Emry Sottile is an active role-player, theatre practitioner, dramaturg, stage manager, and writer in the PhD program. Prior to their doctoral work, they received an M.A. in War in Society, a B.F.A. in Television Writing and Production, and a B.A. in History from Chapman University. Their research is situated within theatre, queer, and role-playing game studies and focuses on fantasy-based performance practices —including table-top role-playing games and Renaissance Faires— that push the limits of what can be considered ‘theatre’ and have utopian potential for participants in the face of digital age neoliberalism. Their secondary research interest focuses on musical theatre as a site of cultural memory in Western society that can make and break myths surrounding both national and personal identity and past research examines musical theatre representations of American war in East Asia from the 1940s to the present day and the evolution of Second World War memory on and off-Broadway.
Rebecca Turner holds a BA in English (Drama and Theatre) and Jewish Studies from McGill University.
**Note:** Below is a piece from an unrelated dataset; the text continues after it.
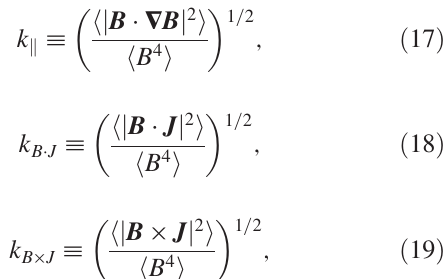
FIG. 6. (a) Angle-integrated kinetic E ð k Þ (dashed) and magnetic M ð k Þ (solid) spectra, time averaged over the saturated state of runs d1, d2, d3, and d4 ( 2240 3 at different Pm), normalized by ρ 0 u 2 The magnetic-energy spectrum steepens to be consistent with the predicted − 19 = 9 envelope for a tearing-mediated cascade at a wave number that increases slightly with Pm; cf. Eq. (10), which predicts λ − 1 ∝ Pm 1 = 5 at fixed Rm when n ¼ 2 . The arrows indicate the (cid:2) for Pm ¼ 10 (purple) and 100 (yellow). (b) Kinetic predicted λ − 1 (cid:2) spectra compensated by k 5 = 3 , and magnetic spectra compensated curves.FIG. 5. Angle-integrated spectra for Pm ¼ 10 at different by k , to illustrate the argument made at the end of Sec. III D; here, resolutions (runs a2, b2, c2, and d2). Color coding of lines is kM ð k Þ is multiplied by an arbitrary factor of 0.1 to separate it the same in all panels. (a) Kinetic E ð k Þ (dashed) and magnetic visually from the other M ð k Þ (solid) energy spectra at the end of the kinematic stage, normalized by ρ 0 u 2 . The spectral peak of the magnetic energy rms ; sat depends on the resolution. (b) Kinetic E ð k Þ (dashed) and magnetic- M ð k Þ (solid) energy spectra normalized by ρ 0 u 2 , rms ; sat time averaged over the saturated state. The arrows indicate the [see Eq. (10)] for Pm ¼ 10 at predicted field-reversal scale λ − 1 (cid:2) 1120 3 (purple) and 2240 3 (black). The magnetic-energy spectrum , which acquires a slope steeper than − 5 = 3 starting at k= 2 π ∼ λ − 1 (cid:2) at 2240 3 is consistent with the spectral envelope of k − 19 = 9 expected for a tearing-mediated cascade. The spectral peak of the magnetic energy appears to be independent of Rm. (c) Trans- fer function T ð k Þ in saturation, normalized by ρ 0 u 3 , with rms ; sat filled (open) circles corresponding to work done by (against) the Lorentz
Her research focuses on Yiddish women dramatists with the goal to document, understand, and uplift their writings from marginalized genres such as children’s theatre and shund [trash] musicals as well as “high art” and political dramas. Her research interests also include conceptions of Yiddishkeit, Jewish female immigrant identity, and “radical” political alignment on and off the pre-WWII Yiddish stage. Rebecca is affiliated with the Jewish Studies Interdisciplinary Cluster and is the recipient of a Mellon Cluster Fellowship. She is also a director, playwright, and translator.
Elena Weber received her BA and MA in Media Studies, Theater Studies and Art History from the University of Cologne. Her research interests include ethnographic methods, urban studies, spatial practices, and the performative reproduction and reenactment of history. Elena’s dissertation is a mixed-method, ethnographic and archival project on public performances in Rome’s historic center. It creates a genealogy centralizing performances in the formation and perpetuation of ideology.